Two weeks ago, we held an event to launch our campaign to raise $100,000 for the Partnership’s PAC.The funds will be used to target state legislative incumbents running in 2010 who have been anti-business. I am very pleased to tell you that from this, the first event of our campaign, we reached nearly two-thirds of our goal.
Obviously, the Buffalo Niagara employer community is speaking up louder and clearer than ever before (and doing so with their wallets) that we’re going to “Remember in November.”
If you need more reason to actively engage in this, consider the following:
$1/2 billion in state employee raises kicked in on April 1 – despite the facts that (1) the state budget hasn’t passed; and (2) NY’s budget deficit is estimated to be $20 billion next year;
Senate Democrats are selling appointments to a new “Labor Advisory Council” for $50K in campaign donations;
Hundreds of construction projects – and the thousands of jobs that go with them – are being held up (and are in jeopardy) while budget negotiations flounder;
Similarly, $2 billion in school funding is being held hostage;
Rather than cut the size and cost of government, both the Lieutenant Governor and State Assembly submitted proposals for the state to borrow its way out of deficit.
And, that’s just in the past couple weeks!
Expanding taxes on utility (again!) and telephone services, including electric, gas, water and telephone is on the table in Albany, too.
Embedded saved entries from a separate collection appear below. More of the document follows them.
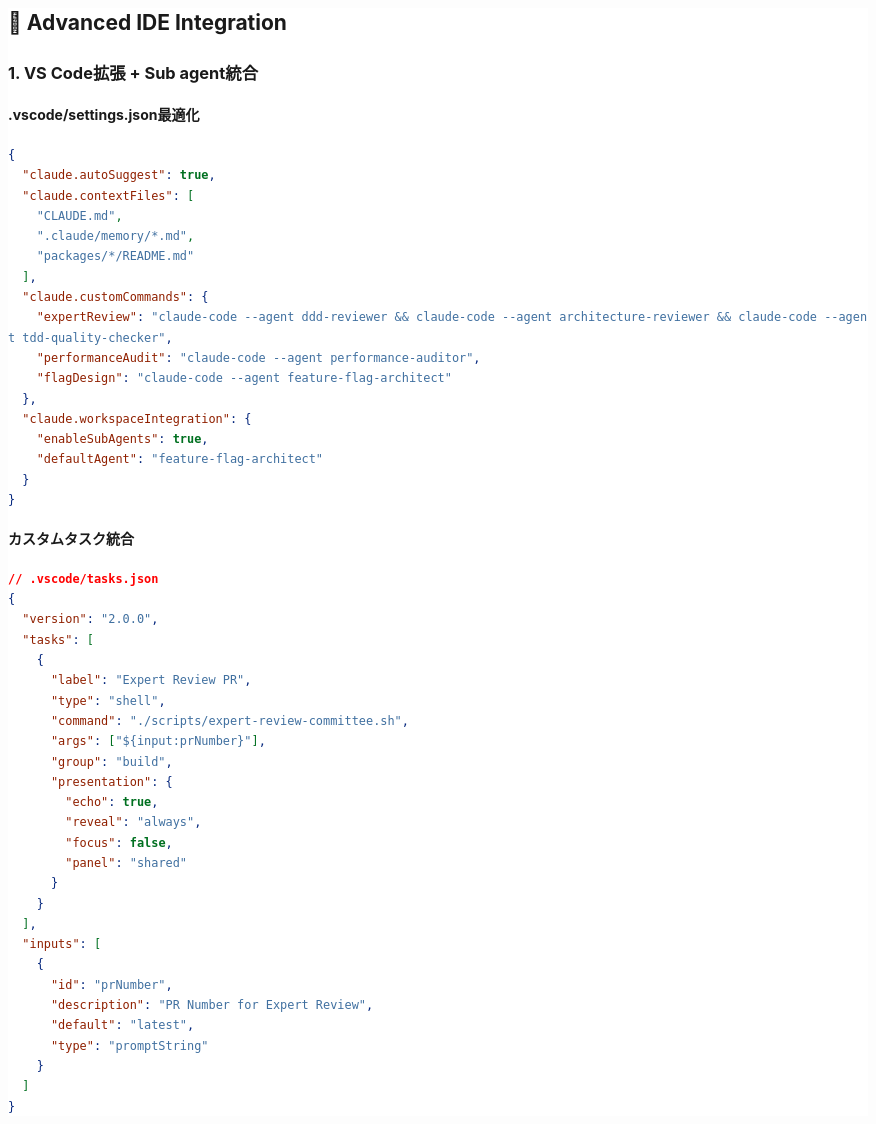 ## 🔧 Advanced IDE Integration

### 1. VS Code拡張 + Sub agent統合

#### .vscode/settings.json最適化
```json
{
  "claude.autoSuggest": true,
  "claude.contextFiles": [
    "CLAUDE.md",
    ".claude/memory/*.md",
    "packages/*/README.md"
  ],
  "claude.customCommands": {
    "expertReview": "claude-code --agent ddd-reviewer && claude-code --agent architecture-reviewer && claude-code --agent tdd-quality-checker",
    "performanceAudit": "claude-code --agent performance-auditor",
    "flagDesign": "claude-code --agent feature-flag-architect"
  },
  "claude.workspaceIntegration": {
    "enableSubAgents": true,
    "defaultAgent": "feature-flag-architect"
  }
}
```

#### カスタムタスク統合
```json
// .vscode/tasks.json
{
  "version": "2.0.0",
  "tasks": [
    {
      "label": "Expert Review PR",
      "type": "shell",
      "command": "./scripts/expert-review-committee.sh",
      "args": ["${input:prNumber}"],
      "group": "build",
      "presentation": {
        "echo": true,
        "reveal": "always",
        "focus": false,
        "panel": "shared"
      }
    }
  ],
  "inputs": [
    {
      "id": "prNumber",
      "description": "PR Number for Expert Review",
      "default": "latest",
      "type": "promptString"
    }
  ]
}
```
If enacted, this enables local governments to increase the utility tax by 200 percent…meaning every citizen’s essential services will cost more.
Lawrence Mone of the Manhattan Institute of Public Policy wrote in Monday’s NY Post:
When looking at NY compared to other states, consider the following:
Are New York's schools 65 percent better than the national average?
$15,987 per pupil on K-12 education, more than any other state.
Are our hospitals 73 percent better?
$7,927 per Medicaid enrollee, second highest in the nation, 73 percent above the national average.
Are our prisons 63 percent better?
$36,835 per prison inmate, fifth among the 50 states.
For that matter, is our Legislature 161 percent better than the average state's?
$989,892 per member of the Legislature on the budgets for the state Senate and Assembly.
I could go on and will do so in future emails to make sure everyone “Remembers in November.”